• STATED EXERCISE 1
Answer these questions about the fuzzy matching notebook:
(a) What value is assigned to REGION?
(b) What example is given for normalizing keyword variations in spelling and abbreviations?
(c) Which CSV file is read into df?

• DOCUMENT EXTRACT
>> start

# Similarity Search for Fuzzy Matching Use-Case

This notebook introduces the goal of outlining the primary task of deduplicating customer account data by leveraging text embeddings methods and semantic similarity matching. Synthetic data with the following column information is used: 'temp_cust_id', 'business_name_hash_key', 'address_hash_key', 'business_name', 'line1', 'line2', 'city', 'state', 'zip', 'zip_ext', 'country', 'gpc1_source_id'

### The steps performed include:
* Parameters, variables, and any helper functions are defined
* Sample pre-processing to deduplicate initial data; Combine and transform relevant data columns
* Apply text embeddings using REST requests
* Create and Deploy Index for Vector Search
* Query Index and get Ranked Results that map back to original dataset

### Import Libraries & Define Parameters

In [None]:
# # Install the packages
# ! pip3 install --upgrade --quiet google-cloud-aiplatform \
#                                  google-cloud-storage

In [61]:
import pandas as pd
import json
import google.auth.transport.requests
import google.auth
from google.cloud import storage
import requests
from google.cloud.aiplatform.matching_engine.matching_engine_index_endpoint import \
    Namespace

In [62]:
PROJECT_ID = "sandbox-401718" # @param
REGION = "us-central1" # @param
BUCKET_URI = f"gs://{PROJECT_ID}-fuzzymatch-textembedding-{REGION}"
INPUT_URI = f"{BUCKET_URI}/input-test"
OUTPUT_URI = f"{BUCKET_URI}/output-test"

### Create buckets

In [9]:
# ! gsutil mb -l {REGION} -p {PROJECT_ID} {BUCKET_URI}

Creating gs://sandbox-401718-fuzzymatch-textembedding-us-central1/...


## Pre-processing Logic to deduplicate data

Preprocess involves cleaning, transforming, and standardizing the raw data to reduce noise and inconsistencies. Preprocessing can help ensure optimal performance and accurate results for downstream matching algorithms.

Sample preprocessing techniques to consider:
* Remove exact duplicate records (included below) 
* Normalize keyword variations in spelling and abbreviations (e.g., "Ave" to "Avenue")
* Ensure consistent formatting across all data points
* Identify and correct invalid or inaccurate domain information

In [63]:
df = pd.read_csv('synthetic-data.csv')\
# .head(1000)

In [64]:
df_hashed = df

# Create a boolean mask indicating duplicate rows based on hashed columns.

>> end

(Layout element annotations)
>> start

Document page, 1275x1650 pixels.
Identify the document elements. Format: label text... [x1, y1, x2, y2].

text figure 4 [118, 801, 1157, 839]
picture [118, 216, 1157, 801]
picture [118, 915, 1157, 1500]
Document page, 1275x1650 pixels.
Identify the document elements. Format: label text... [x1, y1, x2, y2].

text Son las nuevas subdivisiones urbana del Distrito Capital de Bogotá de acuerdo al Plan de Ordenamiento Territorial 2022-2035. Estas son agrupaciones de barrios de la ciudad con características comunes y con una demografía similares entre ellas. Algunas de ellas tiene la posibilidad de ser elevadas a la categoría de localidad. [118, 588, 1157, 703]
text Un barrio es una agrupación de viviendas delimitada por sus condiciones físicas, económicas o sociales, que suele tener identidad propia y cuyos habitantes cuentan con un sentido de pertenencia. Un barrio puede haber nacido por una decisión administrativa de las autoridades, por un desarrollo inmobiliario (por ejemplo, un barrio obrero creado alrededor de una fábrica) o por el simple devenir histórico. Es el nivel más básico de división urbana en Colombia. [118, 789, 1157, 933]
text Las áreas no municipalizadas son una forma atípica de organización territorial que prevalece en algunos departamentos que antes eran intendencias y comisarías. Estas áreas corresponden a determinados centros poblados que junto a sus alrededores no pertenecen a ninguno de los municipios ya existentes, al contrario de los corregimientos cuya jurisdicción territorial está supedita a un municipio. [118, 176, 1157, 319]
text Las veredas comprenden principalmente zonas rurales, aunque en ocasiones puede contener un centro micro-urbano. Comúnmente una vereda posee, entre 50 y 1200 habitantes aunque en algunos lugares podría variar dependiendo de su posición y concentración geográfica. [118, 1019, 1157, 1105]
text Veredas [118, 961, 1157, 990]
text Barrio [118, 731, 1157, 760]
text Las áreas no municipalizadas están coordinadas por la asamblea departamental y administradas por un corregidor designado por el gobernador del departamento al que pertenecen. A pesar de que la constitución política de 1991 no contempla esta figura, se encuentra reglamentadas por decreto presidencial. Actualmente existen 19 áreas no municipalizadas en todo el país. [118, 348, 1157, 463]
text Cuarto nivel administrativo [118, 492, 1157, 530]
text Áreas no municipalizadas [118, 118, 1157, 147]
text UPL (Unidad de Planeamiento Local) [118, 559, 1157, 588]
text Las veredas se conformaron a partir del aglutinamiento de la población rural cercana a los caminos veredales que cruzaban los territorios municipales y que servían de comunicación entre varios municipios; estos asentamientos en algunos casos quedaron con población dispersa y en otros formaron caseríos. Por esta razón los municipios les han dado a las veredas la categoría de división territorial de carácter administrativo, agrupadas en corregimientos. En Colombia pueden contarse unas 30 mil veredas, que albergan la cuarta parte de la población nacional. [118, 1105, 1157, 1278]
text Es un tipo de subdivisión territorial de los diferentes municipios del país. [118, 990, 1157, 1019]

>> end

• STATED EXERCISE 2
In the rows, edit everything from the line containing "text Son las" down to the line containing "text Barrio [118, 731, 1157, 760]", replacing "habitantes" with "residentes" and leaving all else unchanged.

• EXERCISE RESPONSE 1
(a) "us-central1"
(b) "Ave" to "Avenue"
(c) synthetic-data.csv

• EXERCISE RESPONSE 2
text Son las nuevas subdivisiones urbana del Distrito Capital de Bogotá de acuerdo al Plan de Ordenamiento Territorial 2022-2035. Estas son agrupaciones de barrios de la ciudad con características comunes y con una demografía similares entre ellas. Algunas de ellas tiene la posibilidad de ser elevadas a la categoría de localidad. [118, 588, 1157, 703]
text Un barrio es una agrupación de viviendas delimitada por sus condiciones físicas, económicas o sociales, que suele tener identidad propia y cuyos residentes cuentan con un sentido de pertenencia. Un barrio puede haber nacido por una decisión administrativa de las autoridades, por un desarrollo inmobiliario (por ejemplo, un barrio obrero creado alrededor de una fábrica) o por el simple devenir histórico. Es el nivel más básico de división urbana en Colombia. [118, 789, 1157, 933]
text Las áreas no municipalizadas son una forma atípica de organización territorial que prevalece en algunos departamentos que antes eran intendencias y comisarías. Estas áreas corresponden a determinados centros poblados que junto a sus alrededores no pertenecen a ninguno de los municipios ya existentes, al contrario de los corregimientos cuya jurisdicción territorial está supedita a un municipio. [118, 176, 1157, 319]
text Las veredas comprenden principalmente zonas rurales, aunque en ocasiones puede contener un centro micro-urbano. Comúnmente una vereda posee, entre 50 y 1200 residentes aunque en algunos lugares podría variar dependiendo de su posición y concentración geográfica. [118, 1019, 1157, 1105]
text Veredas [118, 961, 1157, 990]
text Barrio [118, 731, 1157, 760]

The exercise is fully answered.